Hier zijn enkele strategieën die me persoonlijk al vaak hebben geholpen:
- Werk met regels en systemen: Stel vooraf in wanneer je verkoopt, hoeveel je per aandeel investeert, en wanneer je bijkoopt. Zo vermijd je impulsiviteit.
- Houd een beleggingsdagboek bij: Reflectie achteraf is goud waard. Je leert snel waar je denkfouten zaten.
- Gebruik objectieve data: Laat cijfers je gids zijn, niet je gevoel. Een koers-winstverhouding, schuldgraad of vrije kasstroom liegt niet.
- Spreek met anderen: Een externe blik kan je waarschuwen voor blinde vlekken. Zoek een ‘beleggingsbuddy’ of een groepje gelijkgezinden.
- Durf jezelf in vraag te stellen: Je ego is je grootste vijand aan de beurs. Nederigheid is een onderschatte deugd.
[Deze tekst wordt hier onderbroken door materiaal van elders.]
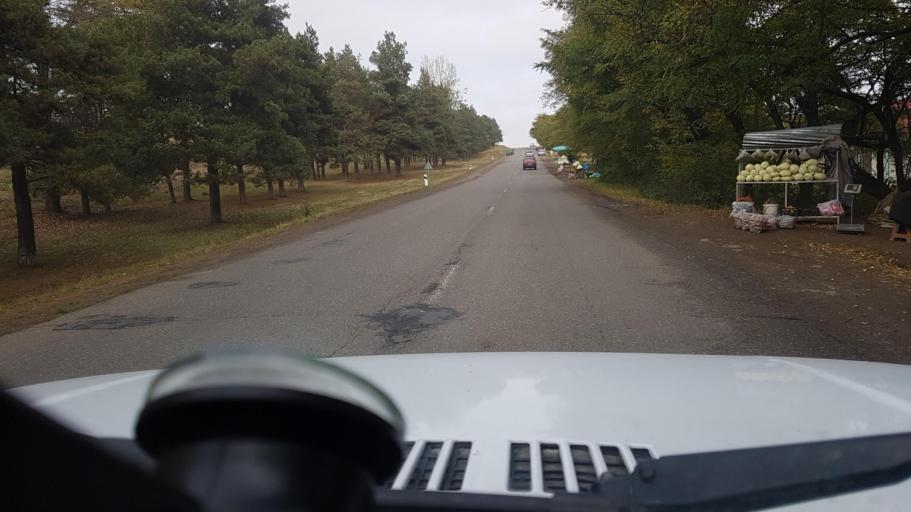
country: AZ
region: Gadabay Rayon
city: Ariqdam
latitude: 40.6356
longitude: 45.8131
Tot slot: beleggen is niet alleen een kwestie van cijfers en grafieken. Het is ook een mentale sport. En net zoals topsporters hun mindset trainen, zou ook elke belegger z’n eigen hersenen beter moeten leren kennen. Want hoe goed je strategie ook is, als je niet weet hoe je jezelf saboteert, eindig je alsnog op de reservebank van je eigen financiële toekomst.
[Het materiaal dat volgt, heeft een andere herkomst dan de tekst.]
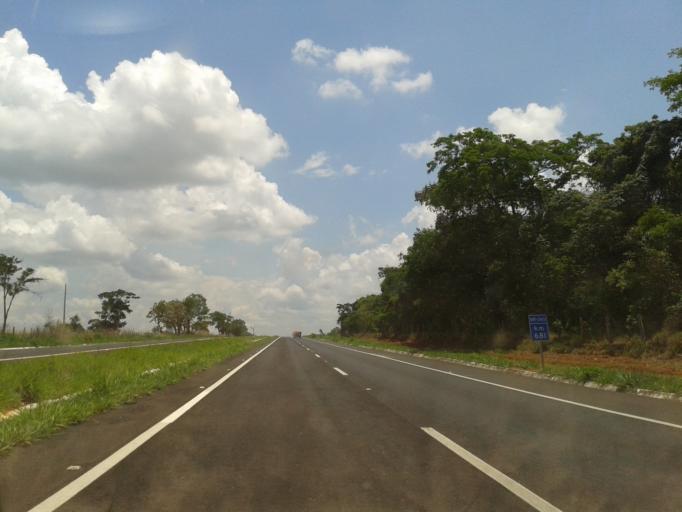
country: BR
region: Minas Gerais
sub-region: Monte Alegre De Minas
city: Monte Alegre de Minas
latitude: -18.8505
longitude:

Vooral dat zinnetje over hoe beleggen ook een mentale sport is, bleef hangen. Ik merk bij mezelf ook hoe snel emoties zoals angst of hebzucht de bovenhand nemen, zeker in onzekere markten. Sinds ik een beleggingsdagboek bijhoud, zie ik veel duidelijker wanneer ik beslissingen nam op gevoel in plaats van op basis van data. Dat alleen al heeft me enkele dure fouten bespaard. En ja, nederigheid… dat blijft een werkpuntje Bedankt voor de eerlijke en praktische tips – altijd fijn om te lezen dat anderen met dezelfde valkuilen worstelen én ermee aan de slag gaan!
Heel erg bedankt, Elke, voor je fijne reactie!